Electronic design files:

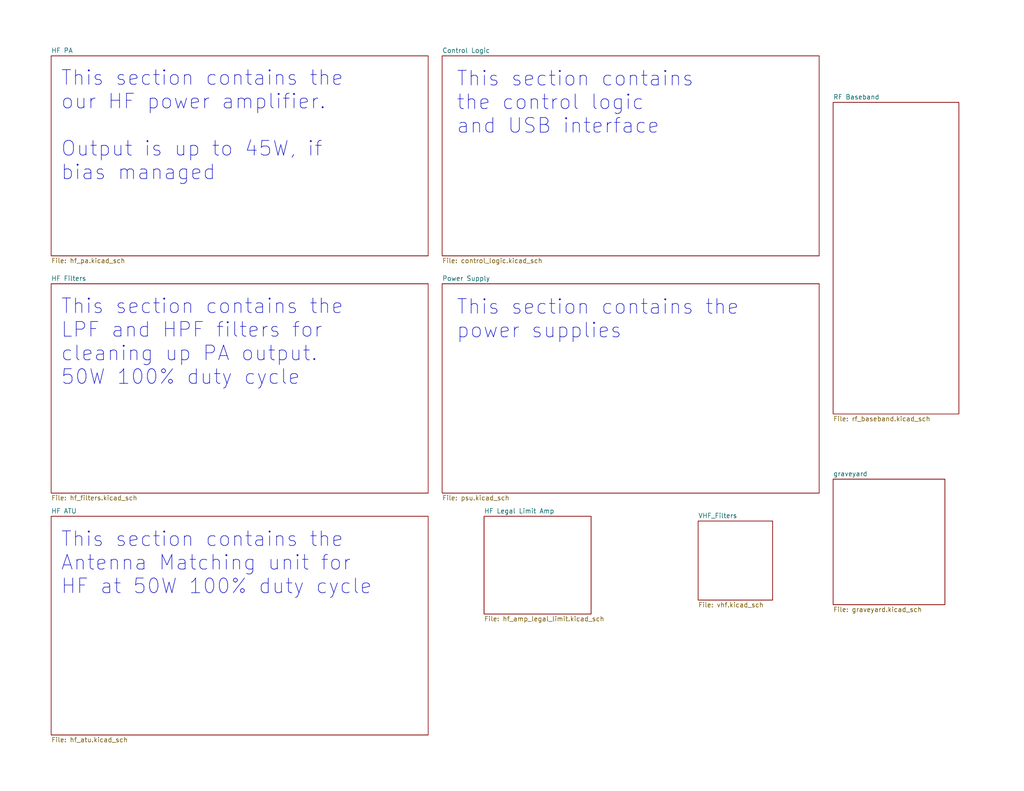
<source format=kicad_sch>
(kicad_sch
	(version 20231120)
	(generator "eeschema")
	(generator_version "8.0")
	(uuid "7de6637b-a3f9-4235-bc7f-a0209db4fd87")
	(paper "USLetter")
	(title_block
		(title "Radio Project")
		(date "2023-08-14")
	)
	(lib_symbols)
	(polyline
		(pts
			(xy 15.24 359.41) (xy 15.24 360.68)
		)
		(stroke
			(width 0)
			(type default)
		)
		(uuid "a35e96a9-6d21-4d20-ad1a-6abaf519314a")
	)
	(text "This section contains the\nour HF power amplifier.\n\nOutput is up to 45W, if\nbias managed"
		(exclude_from_sim no)
		(at 16.51 49.53 0)
		(effects
			(font
				(size 4 4)
			)
			(justify left bottom)
		)
		(uuid "2c2b0a93-2ee1-450b-a813-812feb54cec3")
	)
	(text "This section contains the\nLPF and HPF filters for\ncleaning up PA output.\n50W 100% duty cycle"
		(exclude_from_sim no)
		(at 16.51 105.41 0)
		(effects
			(font
				(size 4 4)
			)
			(justify left bottom)
		)
		(uuid "9ed684a1-9d94-4795-9862-6da8cdab4367")
	)
	(text "This section contains the\nAntenna Matching unit for\nHF at 50W 100% duty cycle"
		(exclude_from_sim no)
		(at 16.51 162.56 0)
		(effects
			(font
				(size 4 4)
			)
			(justify left bottom)
		)
		(uuid "e201b9d4-4e00-48de-afdd-043098f9505f")
	)
	(text "This section contains\nthe control logic\nand USB interface"
		(exclude_from_sim no)
		(at 124.46 36.83 0)
		(effects
			(font
				(size 4 4)
			)
			(justify left bottom)
		)
		(uuid "f327aaf4-fdc9-4922-bff2-43e8b5fb3c37")
	)
	(text "This section contains the\npower supplies"
		(exclude_from_sim no)
		(at 124.46 92.71 0)
		(effects
			(font
				(size 4 4)
			)
			(justify left bottom)
		)
		(uuid "fbc68f82-057b-4097-9684-b0a467d138ed")
	)
	(sheet
		(at 120.65 15.24)
		(size 102.87 54.61)
		(fields_autoplaced yes)
		(stroke
			(width 0.1524)
			(type solid)
		)
		(fill
			(color 0 0 0 0.0000)
		)
		(uuid "1fd4cb1c-5600-429a-82b7-a34258802c9b")
		(property "Sheetname" "Control Logic"
			(at 120.65 14.5284 0)
			(effects
				(font
					(size 1.27 1.27)
				)
				(justify left bottom)
			)
		)
		(property "Sheetfile" "control_logic.kicad_sch"
			(at 120.65 70.4346 0)
			(effects
				(font
					(size 1.27 1.27)
				)
				(justify left top)
			)
		)
		(instances
			(project "radiopcb"
				(path "/7de6637b-a3f9-4235-bc7f-a0209db4fd87"
					(page "5")
				)
			)
		)
	)
	(sheet
		(at 132.08 140.97)
		(size 29.21 26.67)
		(fields_autoplaced yes)
		(stroke
			(width 0.1524)
			(type solid)
		)
		(fill
			(color 0 0 0 0.0000)
		)
		(uuid "2a23b905-ab69-4da8-a252-d9cbcc6b94f4")
		(property "Sheetname" "HF Legal Limit Amp"
			(at 132.08 140.2584 0)
			(effects
				(font
					(size 1.27 1.27)
				)
				(justify left bottom)
			)
		)
		(property "Sheetfile" "hf_amp_legal_limit.kicad_sch"
			(at 132.08 168.2246 0)
			(effects
				(font
					(size 1.27 1.27)
				)
				(justify left top)
			)
		)
		(instances
			(project "radiopcb"
				(path "/7de6637b-a3f9-4235-bc7f-a0209db4fd87"
					(page "9")
				)
			)
		)
	)
	(sheet
		(at 227.33 130.81)
		(size 30.48 34.29)
		(fields_autoplaced yes)
		(stroke
			(width 0.1524)
			(type solid)
		)
		(fill
			(color 0 0 0 0.0000)
		)
		(uuid "342e1e60-68ee-4893-98f3-a81242143dcf")
		(property "Sheetname" "graveyard"
			(at 227.33 130.0984 0)
			(effects
				(font
					(size 1.27 1.27)
				)
				(justify left bottom)
			)
		)
		(property "Sheetfile" "graveyard.kicad_sch"
			(at 227.33 165.6846 0)
			(effects
				(font
					(size 1.27 1.27)
				)
				(justify left top)
			)
		)
		(instances
			(project "radiopcb"
				(path "/7de6637b-a3f9-4235-bc7f-a0209db4fd87"
					(page "8")
				)
			)
		)
	)
	(sheet
		(at 13.97 77.47)
		(size 102.87 57.15)
		(fields_autoplaced yes)
		(stroke
			(width 0.1524)
			(type solid)
		)
		(fill
			(color 0 0 0 0.0000)
		)
		(uuid "56173b31-289a-4c49-a589-c141bdfa0fab")
		(property "Sheetname" "HF Filters"
			(at 13.97 76.7584 0)
			(effects
				(font
					(size 1.27 1.27)
				)
				(justify left bottom)
			)
		)
		(property "Sheetfile" "hf_filters.kicad_sch"
			(at 13.97 135.2046 0)
			(effects
				(font
					(size 1.27 1.27)
				)
				(justify left top)
			)
		)
		(instances
			(project "radiopcb"
				(path "/7de6637b-a3f9-4235-bc7f-a0209db4fd87"
					(page "2")
				)
			)
		)
	)
	(sheet
		(at 13.97 15.24)
		(size 102.87 54.61)
		(fields_autoplaced yes)
		(stroke
			(width 0.1524)
			(type solid)
		)
		(fill
			(color 0 0 0 0.0000)
		)
		(uuid "9eb5e972-3da6-4527-ae74-1da19d682654")
		(property "Sheetname" "HF PA"
			(at 13.97 14.5284 0)
			(effects
				(font
					(size 1.27 1.27)
				)
				(justify left bottom)
			)
		)
		(property "Sheetfile" "hf_pa.kicad_sch"
			(at 13.97 70.4346 0)
			(effects
				(font
					(size 1.27 1.27)
				)
				(justify left top)
			)
		)
		(instances
			(project "radiopcb"
				(path "/7de6637b-a3f9-4235-bc7f-a0209db4fd87"
					(page "4")
				)
			)
		)
	)
	(sheet
		(at 13.97 140.97)
		(size 102.87 59.69)
		(fields_autoplaced yes)
		(stroke
			(width 0.1524)
			(type solid)
		)
		(fill
			(color 0 0 0 0.0000)
		)
		(uuid "aa8c42b1-1c4d-4b66-bb6c-53166a3d60bc")
		(property "Sheetname" "HF ATU"
			(at 13.97 140.2584 0)
			(effects
				(font
					(size 1.27 1.27)
				)
				(justify left bottom)
			)
		)
		(property "Sheetfile" "hf_atu.kicad_sch"
			(at 13.97 201.2446 0)
			(effects
				(font
					(size 1.27 1.27)
				)
				(justify left top)
			)
		)
		(instances
			(project "radiopcb"
				(path "/7de6637b-a3f9-4235-bc7f-a0209db4fd87"
					(page "3")
				)
			)
		)
	)
	(sheet
		(at 120.65 77.47)
		(size 102.87 57.15)
		(fields_autoplaced yes)
		(stroke
			(width 0.1524)
			(type solid)
		)
		(fill
			(color 0 0 0 0.0000)
		)
		(uuid "c42fe2c4-f257-4c13-b29c-9a9d38346e31")
		(property "Sheetname" "Power Supply"
			(at 120.65 76.7584 0)
			(effects
				(font
					(size 1.27 1.27)
				)
				(justify left bottom)
			)
		)
		(property "Sheetfile" "psu.kicad_sch"
			(at 120.65 135.2046 0)
			(effects
				(font
					(size 1.27 1.27)
				)
				(justify left top)
			)
		)
		(instances
			(project "radiopcb"
				(path "/7de6637b-a3f9-4235-bc7f-a0209db4fd87"
					(page "6")
				)
			)
		)
	)
	(sheet
		(at 190.5 142.24)
		(size 20.32 21.59)
		(fields_autoplaced yes)
		(stroke
			(width 0.1524)
			(type solid)
		)
		(fill
			(color 0 0 0 0.0000)
		)
		(uuid "fabc80c8-959a-4a5b-89fd-2e015a87a476")
		(property "Sheetname" "VHF_Filters"
			(at 190.5 141.5284 0)
			(effects
				(font
					(size 1.27 1.27)
				)
				(justify left bottom)
			)
		)
		(property "Sheetfile" "vhf.kicad_sch"
			(at 190.5 164.4146 0)
			(effects
				(font
					(size 1.27 1.27)
				)
				(justify left top)
			)
		)
		(instances
			(project "radiopcb"
				(path "/7de6637b-a3f9-4235-bc7f-a0209db4fd87"
					(page "7")
				)
			)
		)
	)
	(sheet
		(at 227.33 27.94)
		(size 34.29 85.09)
		(fields_autoplaced yes)
		(stroke
			(width 0.1524)
			(type solid)
		)
		(fill
			(color 0 0 0 0.0000)
		)
		(uuid "fdb2b14f-0d8d-49af-a4bf-3eaab0e2b73c")
		(property "Sheetname" "RF Baseband"
			(at 227.33 27.2284 0)
			(effects
				(font
					(size 1.27 1.27)
				)
				(justify left bottom)
			)
		)
		(property "Sheetfile" "rf_baseband.kicad_sch"
			(at 227.33 113.6146 0)
			(effects
				(font
					(size 1.27 1.27)
				)
				(justify left top)
			)
		)
		(instances
			(project "radiopcb"
				(path "/7de6637b-a3f9-4235-bc7f-a0209db4fd87"
					(page "10")
				)
			)
		)
	)
	(sheet_instances
		(path "/"
			(page "1")
		)
	)
)

</source>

■ Problem details:
The expected answer is every line in the data above that carries the string "text".

■ Solution for this task:
	(text "This section contains the\nour HF power amplifier.\n\nOutput is up to 45W, if\nbias managed"
	(text "This section contains the\nLPF and HPF filters for\ncleaning up PA output.\n50W 100% duty cycle"
	(text "This section contains the\nAntenna Matching unit for\nHF at 50W 100% duty cycle"
	(text "This section contains\nthe control logic\nand USB interface"
	(text "This section contains the\npower supplies"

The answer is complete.